In the 1880s, those working in nearby iron works, furniture factories, lumber mills, a salmon cannery and the railroad sought affordable housing on the Hilltop. This growing immigrant population was supported by numerous small shops, churches, civic buildings and schools. Post-war suburban development caused many to leave the Hilltop, but since 2000, young families, new immigrants and long-time residents began revitalizing the solidly built wood frame buildings. Featured as Historic Tacoma’s 2008 Walking Tour.
In 1890, the Northern Pacific Railway ushered in the birth of what would become the South Tacoma Business District by moving its railway shops from downtown Tacoma to the south of the city. The South Tacoma Business District and neighborhoods sprang up in the ensuing years. The working-class community supported additional development, including churches, schools, clubs and recreational activities. Substantial growth also occurred during the automobile era, since South Tacoma Way was Federal Highway 99 and the neighborhood still has a number of automotive related businesses. Featured as Historic Tacoma’s 2011 Walking Tour.
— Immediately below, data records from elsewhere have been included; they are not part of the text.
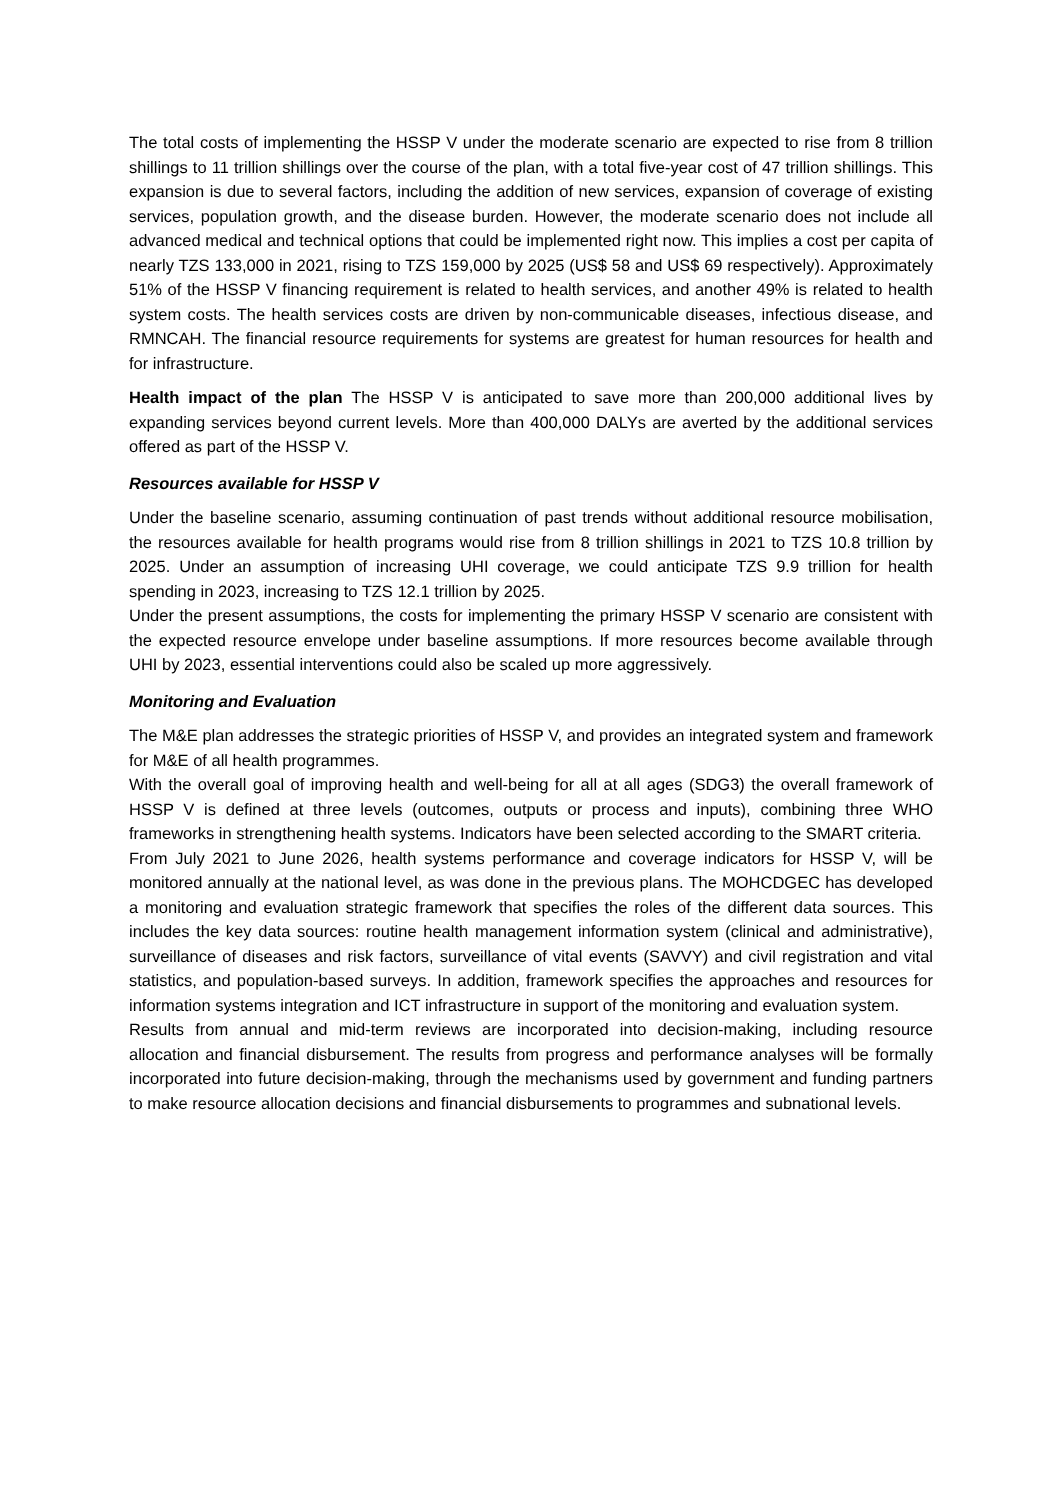The total costs of implementing the HSSP V under the moderate scenario are expected to rise from 8 trillion shillings to 11 trillion shillings over the course of the plan, with a total five-year cost of 47 trillion shillings. This expansion is due to several factors, including the addition of new services, expansion of coverage of existing services, population growth, and the disease burden. However, the moderate scenario does not include all advanced medical and technical options that could be implemented right now. This implies a cost per capita of nearly TZS 133,000 in 2021, rising to TZS 159,000 by 2025 (US$ 58 and US$ 69 respectively). Approximately 51% of the HSSP V financing requirement is related to health services, and another 49% is related to health system costs. The health services costs are driven by non-communicable diseases, infectious disease, and RMNCAH. The financial resource requirements for systems are greatest for human resources for health and for infrastructure.
Health impact of the plan The HSSP V is anticipated to save more than 200,000 additional lives by expanding services beyond current levels. More than 400,000 DALYs are averted by the additional services offered as part of the HSSP V.
Resources available for HSSP V
Under the baseline scenario, assuming continuation of past trends without additional resource mobilisation, the resources available for health programs would rise from 8 trillion shillings in 2021 to TZS 10.8 trillion by 2025. Under an assumption of increasing UHI coverage, we could anticipate TZS 9.9 trillion for health spending in 2023, increasing to TZS 12.1 trillion by 2025.
Under the present assumptions, the costs for implementing the primary HSSP V scenario are consistent with the expected resource envelope under baseline assumptions. If more resources become available through UHI by 2023, essential interventions could also be scaled up more aggressively.
Monitoring and Evaluation
The M&E plan addresses the strategic priorities of HSSP V, and provides an integrated system and framework for M&E of all health programmes.
With the overall goal of improving health and well-being for all at all ages (SDG3) the overall framework of HSSP V is defined at three levels (outcomes, outputs or process and inputs), combining three WHO frameworks in strengthening health systems. Indicators have been selected according to the SMART criteria.
From July 2021 to June 2026, health systems performance and coverage indicators for HSSP V, will be monitored annually at the national level, as was done in the previous plans. The MOHCDGEC has developed a monitoring and evaluation strategic framework that specifies the roles of the different data sources. This includes the key data sources: routine health management information system (clinical and administrative), surveillance of diseases and risk factors, surveillance of vital events (SAVVY) and civil registration and vital statistics, and population-based surveys. In addition, framework specifies the approaches and resources for information systems integration and ICT infrastructure in support of the monitoring and evaluation system.
Results from annual and mid-term reviews are incorporated into decision-making, including resource allocation and financial disbursement. The results from progress and performance analyses will be formally incorporated into future decision-making, through the mechanisms used by government and funding partners to make resource allocation decisions and financial disbursements to programmes and subnational levels.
Bounded by 6th Avenue, Division Street, and “L,” the neighborhood includes homes built from the late 1890s through the early 1930s by such prominent architects as Andrew Larsen, Frank Hill and Silas Nelsen. Early in the 20th century, the Wedge was a very desirable area due to the close proximity to schools, churches and the hospital. The streetcars lines ran on the 3 boundaries of the Wedge district and residents could easily get to any location in Tacoma. Pivotal structures are the Titlow Mansion (410 S. Sheridan), J.C. Todd House (502 S. Sheridan), Tweeden House (514 S. Sheridan), and the Nelsen House (405 S. Sheridan). Featured as Historic Tacoma’s 2009 Walking Tour.